Citizens Broadband Radio Service (CBRS) is a promising communication technology that utilizes shared spectrum. Several companies, including Google, and U.S. carriers are exploring the cost-saving potential, with the Pixel 3 possibly getting CBRS support in the future.
Yesterday, the FCC (via XDA) disclosed a November request by Google to enable LTE Band 48 on the Pixel 3 (G013A) through a future software update. The 3.5GHz CBRS spectrum in the US requires Band 48 support, with Verizon announcing back in April that it was targeting CBRS-compatible devices and service by the end of 2018.
By using LTE Advanced technology and carrier aggregation, Verizon will be able to use this shared spectrum to add capacity to its network. Verizon customers will benefit from more capacity, higher peak speeds and faster throughput when accessing the network.
At the moment, the Pixel 3’s Google Store spec page does not list Band 48, nor have the monthly security patches from Verizon noted any new band support.
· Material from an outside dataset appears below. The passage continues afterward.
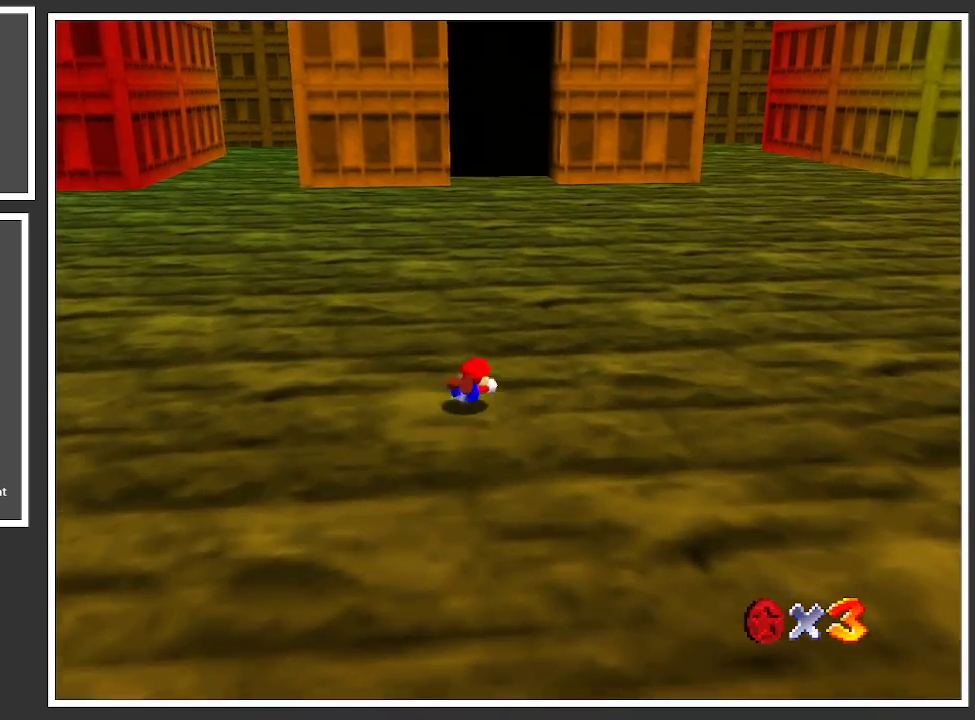
{"buttons": [], "left_stick": "up-right", "right_stick": "center", "events": [[50, "A", "down"], [183, "A", "up"], [350, "Y", "down"], [467, "Y", "up"]]}
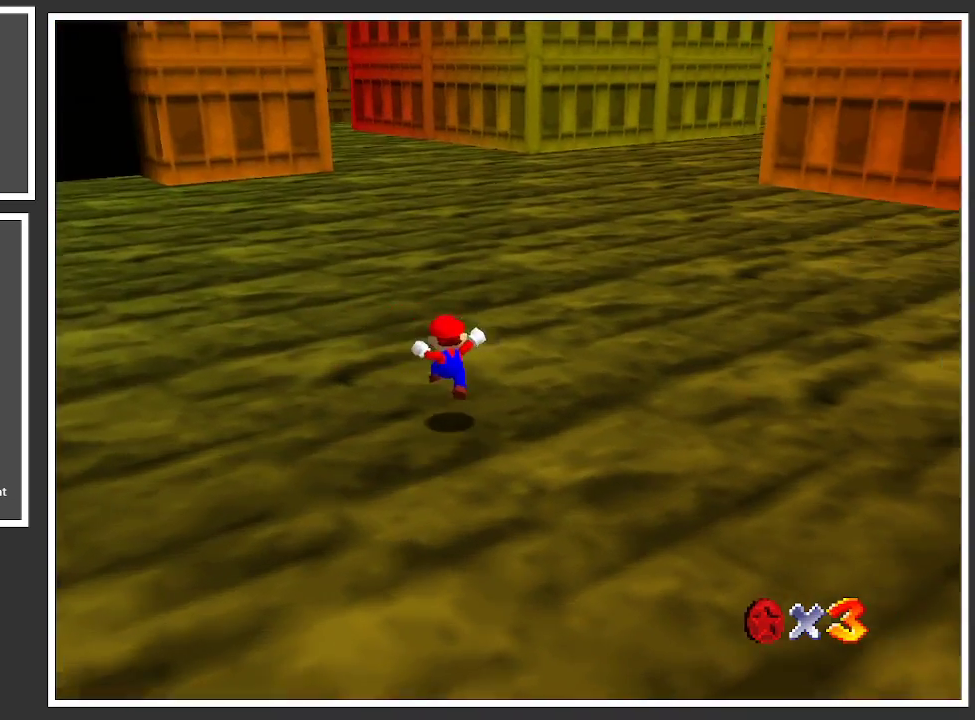
{"buttons": [], "left_stick": "up", "right_stick": "center", "events": [[167, "left_stick", "up"], [200, "X", "down"], [350, "X", "up"]]}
The change filed under this application is to enable LTE Band 48 operation through software. There is no hardware change. Software security remains unchanged from the original application.
Additional RF, SAR, and HAC test reports/evaluation in B48 are included in the filing. The highest SAR values and HAC ratings remain the same as listed on the original grant.
The central conceit behind Citizens Broadband Radio Service is shared spectrum. Sharing occurs between multiple parties with the 3.5GHz band split into three tiers. Priority is given to the military for Navy radar and other carrier-aircraft communication.
A second tier is open to bidding from companies, but when not in full use can be made available to others. The third tier is dedicated to open and shared usage. Meanwhile, instead of acquiring spectrum licenses, carriers can instead share airwaves, which could help speed up 5G deployment moving forward.
Google’s role in CBRS is as a Spectrum Access System (SAS) provider that manages priority and usage on the network. For example, if a Navy vessel is near (along the coastal United States), consumers will be switched to other channels to not disrupt military usage.